Subgenres move music industry, creating new traditions
Just as music is the lifeblood of culture, subgenres are similarly the lifeblood of the music industry. Umbrella genres of music, such as hip-hop and rock, have influenced hundreds of subgenres in which artists fall into different niches and explore different styles. For decades, these subgenres have served as industry milestones, responsible for some of the greatest chart-toppers and artists of today. Here’s a list of some of the most popular subgenres of music:
While punk, the child of rock music, made a name for itself in the mid-1970s, it was originally used to describe the garage musicians of the 60s. This subgenre was founded by amateur musicians who played harder and faster than the classic rock legends of their time. Punk music was infused with political lyrics and gave way to raucous shows. It was loud and angry, born out of frustration with the failures of the utopian ideals that imbued 60s activism. In a few short years, we went from The Beatles telling us "All You Need Is Love" to Black Flag saying "We are tired of your abuse / Try to stop us, it's no use."
Top Artists: Bad Brains, Minor Threat, The Clash
Trap music, the descendant of hip-hop, made an appearance in the 90s, springing out of the Atlanta rap scene. We can recognize a trap track “by its beat — stuttering kick drums, hi-hats, 808s and oodles of synthesizers,” according to ThoughtCo. In addition, unlike hip-hop, lyrics revolve entirely around “trappin'.” Trap music is rhyming about a “lifestyle of dealing, pimping and hustling," according to XXL.
Artists like UGK, 8Ball and OutKast paved the way for artists like T.I. and Gucci Mane with their use of the TR-808 drum machine, a sound synonymous with the genre. This subgenre continues to make an impact in music, going from the influenced to the influencer and birthing some of the greatest hits of our time.
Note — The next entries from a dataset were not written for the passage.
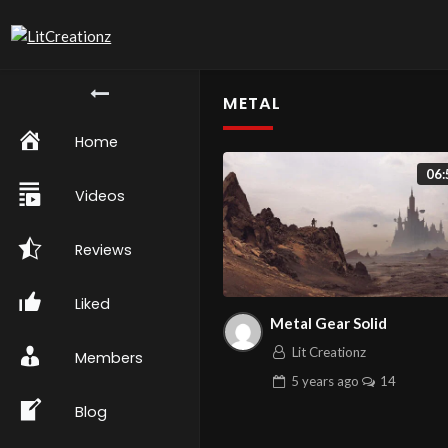
METAL
Home
06:
Videos
Reviews
Liked
Metal Gear Solid
Lit Creationz
Members
5 years
ago
14
Blog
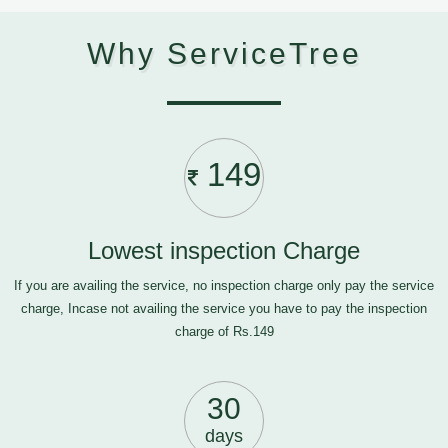
Why ServiceTree
149
Lowest inspection Charge
If you are availing the service, no inspection charge only pay the service
charge, Incase not availing the service you have to pay the inspection
charge of Rs.149
30
days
Top Artists: T.I., Gucci Mane, Future, Young Thug
Dub can be best described as a reggae remix. This subgenre, born in Jamaica, manipulated classic reggae sounds with mixing boards to create dub. Dub most notably uses and remixes songs, using the B-side of existing songs. It also highlights instruments, creating a new and unique sound. Legends like Osborne “King Tubby” Ruddock, Lee “Scratch” Perry and Errol Thompson can be considered pioneers of dub, as they reinvented reggae by cutting and mixing songs and sounds. The music and sound of artists like Kanye West, Skrillex and Avicii all have traces of dub in them, decades after this subgenre arose from reggae.
Top Artists: Lee “Scratch” Perry, Mad Professor, Bill Laswell
House music all started in Chicago’s Southside in 1977, emerging from the ashes of disco. One of the influencers of house music, Frankie Knuckles, mixed old disco classics and new Eurobeat pop, birthing the genre that has since taken on a name for itself.
House music can best be characterized by “repetitive 4/4 beats, off-beat hi-hat cymbals, synthesized baselines and kick drums on every beat,” according to Diffen. In addition, house music takes advantage of drum machines, synthesizers and turntables to create that recognizable, house sound. This provocative, get-up-and-dance genre has left our feet thumping and bodies aching to dance for decades, with songs like Madonna’s “Vogue” or Frankie Knuckles’s “Your Love,” serving as iconic accomplishments of house.
Top Artists: Daft Punk, Madonna, Swedish House Mafia
Subgenres, with endless evidence, prove to be just as important in the music industry as larger, umbrella genres of music. From punk to house, subgenres have created timeless bangers that we will continue to dance to and celebrate until the end of time.